21 The reference is to Émile Belot’s L’Origine dualiste des mondes et de la structure de notre univers (1924, with an introduction by Camille Flammarion), also known as Essai de cosmologie tourbillonaire.
22 The term élan vital [vital impetus] was coined by Henri Bergson in 1902 in association with his theory of creative evolution, but the notion that some such impetus must have declined in the course of Earth’s evolutionary history is considerably older, employed by several early evolutionists to excuse the fact that evolution did not appear to be observably ongoing at present.
23 Varlet has “G. Carruthers;” I have corrected several other slightly-mistaken references in this chapter without comment, but it is possible that I might be wrong in assuming that this one is to William Carruthers, the then-president of the Linnean Society.
24 The original version of this quote, in Jules Verne’s Robur le conquérant (1885; tr. as The Clipper of the Clouds), is to one horse power “dans un boitier de montre” [in a watch-case]; as Professor Nathan has already modified it, it did not seem inappropriate for me to update it slightly, for the convenience of modern readers.
25 A name borrowed from a classic short story by Anatole France, which became generic.
26 Camille Flammarion died in 1925, but it is entirely appropriate that his widow should be present on this hypothetical occasion to represent him.
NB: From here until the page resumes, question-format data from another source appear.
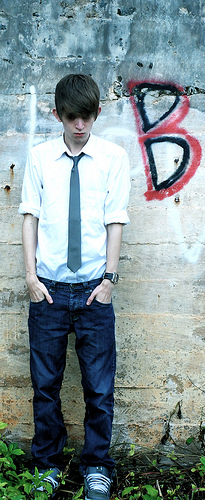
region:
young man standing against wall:
[16, 73, 129, 499]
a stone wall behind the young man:
[0, 0, 203, 468]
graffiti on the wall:
[126, 78, 201, 201]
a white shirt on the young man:
[18, 130, 131, 283]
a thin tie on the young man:
[63, 150, 86, 272]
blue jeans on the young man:
[27, 274, 113, 469]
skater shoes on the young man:
[26, 465, 111, 498]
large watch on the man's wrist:
[103, 271, 118, 285]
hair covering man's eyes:
[54, 73, 99, 123]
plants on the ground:
[0, 422, 204, 498]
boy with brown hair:
[17, 71, 123, 498]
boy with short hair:
[14, 70, 133, 499]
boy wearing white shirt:
[14, 68, 137, 499]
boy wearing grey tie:
[17, 71, 122, 498]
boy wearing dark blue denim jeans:
[18, 66, 120, 499]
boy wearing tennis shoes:
[17, 63, 126, 498]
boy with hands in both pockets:
[20, 67, 125, 499]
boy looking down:
[22, 71, 122, 499]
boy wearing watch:
[18, 66, 121, 499]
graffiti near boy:
[10, 57, 203, 499]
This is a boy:
[10, 64, 147, 498]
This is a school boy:
[13, 62, 143, 499]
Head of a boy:
[33, 61, 110, 157]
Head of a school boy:
[42, 63, 113, 163]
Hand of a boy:
[89, 145, 135, 316]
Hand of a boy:
[12, 147, 52, 313]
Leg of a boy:
[71, 304, 115, 496]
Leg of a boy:
[25, 298, 74, 497]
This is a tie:
[55, 143, 96, 281]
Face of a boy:
[65, 106, 93, 146]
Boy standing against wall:
[7, 63, 112, 295]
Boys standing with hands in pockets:
[13, 76, 128, 327]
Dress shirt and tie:
[4, 131, 126, 267]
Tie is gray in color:
[61, 182, 89, 275]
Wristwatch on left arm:
[95, 258, 121, 289]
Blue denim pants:
[13, 273, 111, 404]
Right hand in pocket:
[6, 238, 53, 316]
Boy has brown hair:
[49, 69, 118, 147]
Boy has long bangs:
[52, 95, 99, 162]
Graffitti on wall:
[118, 68, 191, 187]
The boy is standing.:
[14, 76, 139, 496]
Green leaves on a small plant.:
[0, 430, 56, 497]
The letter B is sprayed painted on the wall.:
[120, 71, 199, 196]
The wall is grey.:
[6, 26, 178, 57]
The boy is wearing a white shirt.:
[13, 130, 120, 290]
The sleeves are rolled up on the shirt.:
[14, 196, 129, 227]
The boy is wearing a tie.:
[59, 149, 85, 274]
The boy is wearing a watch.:
[101, 267, 120, 281]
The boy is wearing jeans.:
[23, 271, 115, 465]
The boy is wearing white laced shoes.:
[32, 463, 115, 498]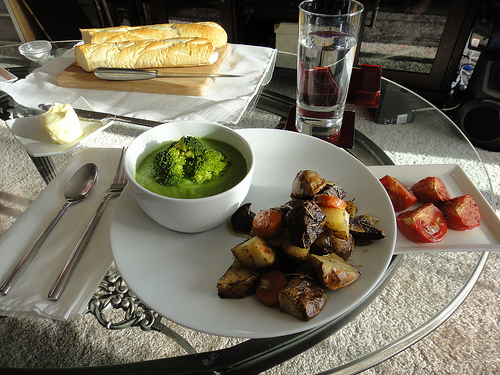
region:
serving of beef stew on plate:
[215, 168, 387, 320]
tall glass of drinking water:
[295, 1, 365, 141]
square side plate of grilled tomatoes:
[364, 163, 499, 254]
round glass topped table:
[1, 37, 494, 373]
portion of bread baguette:
[72, 21, 229, 70]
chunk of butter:
[9, 101, 84, 144]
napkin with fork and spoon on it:
[2, 145, 129, 326]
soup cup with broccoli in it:
[120, 117, 257, 234]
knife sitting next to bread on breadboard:
[92, 66, 244, 82]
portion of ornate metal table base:
[82, 266, 200, 355]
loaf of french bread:
[65, 16, 245, 77]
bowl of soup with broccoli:
[122, 100, 267, 231]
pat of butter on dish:
[17, 88, 93, 148]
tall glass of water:
[286, 2, 368, 144]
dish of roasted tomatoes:
[375, 156, 492, 246]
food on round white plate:
[98, 111, 391, 323]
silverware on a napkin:
[15, 134, 139, 304]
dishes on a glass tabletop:
[6, 41, 477, 336]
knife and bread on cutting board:
[56, 22, 263, 101]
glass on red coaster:
[279, 1, 365, 157]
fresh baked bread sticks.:
[67, 13, 248, 73]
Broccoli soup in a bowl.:
[111, 108, 281, 234]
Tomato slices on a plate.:
[374, 170, 477, 245]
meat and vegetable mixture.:
[218, 167, 363, 338]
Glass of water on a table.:
[282, 0, 369, 156]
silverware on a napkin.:
[0, 156, 109, 322]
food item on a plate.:
[19, 87, 108, 154]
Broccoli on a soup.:
[152, 122, 205, 189]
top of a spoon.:
[66, 158, 94, 203]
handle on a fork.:
[41, 222, 91, 308]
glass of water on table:
[274, 0, 371, 152]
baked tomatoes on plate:
[355, 125, 498, 270]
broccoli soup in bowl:
[110, 119, 270, 224]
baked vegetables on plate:
[207, 162, 421, 337]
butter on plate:
[4, 84, 136, 160]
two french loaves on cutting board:
[55, 9, 265, 99]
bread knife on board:
[92, 42, 271, 109]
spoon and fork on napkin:
[0, 132, 128, 353]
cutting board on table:
[42, 43, 256, 118]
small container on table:
[10, 30, 62, 65]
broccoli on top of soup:
[157, 137, 227, 194]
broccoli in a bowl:
[154, 131, 231, 188]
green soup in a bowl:
[132, 135, 253, 206]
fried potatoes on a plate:
[211, 155, 391, 332]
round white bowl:
[118, 112, 256, 227]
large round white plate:
[95, 121, 400, 342]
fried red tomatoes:
[357, 160, 497, 268]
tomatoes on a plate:
[364, 155, 495, 262]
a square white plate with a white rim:
[362, 150, 496, 270]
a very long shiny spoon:
[4, 125, 108, 319]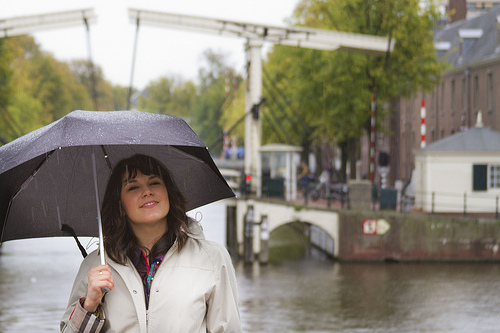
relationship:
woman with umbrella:
[95, 161, 183, 256] [1, 94, 239, 250]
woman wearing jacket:
[95, 161, 183, 256] [75, 246, 234, 329]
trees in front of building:
[263, 20, 398, 193] [381, 37, 498, 131]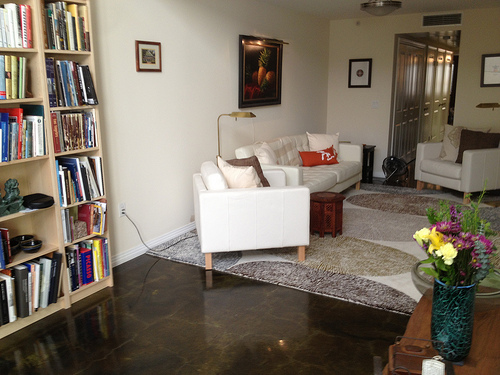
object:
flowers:
[412, 179, 497, 287]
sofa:
[234, 131, 362, 194]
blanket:
[268, 134, 308, 166]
Whether or not Varlet was a member of the French “rocket society,” he would undoubtedly have met Flammarion and had probably visited his telescope at Juvisy.
27 A non-explosive gasoline-lamp invented in the late 19th century by Charles Pigeon.
28 Aristide Briand, the French prime minister, and Gustave Stresemann of the Weimar Republic received the Nobel Peace Prize in 1926 for the Locarno Treaties, which reconciled France with Germany. They were both strenuous campaigners for universal disarmament, but Stresemann’s death from a stroke in 1929 and Briand’s in 1932 took a lot of the wind out of the movement’s political sails…and the Nazis subsequently took Germany in a very different direction.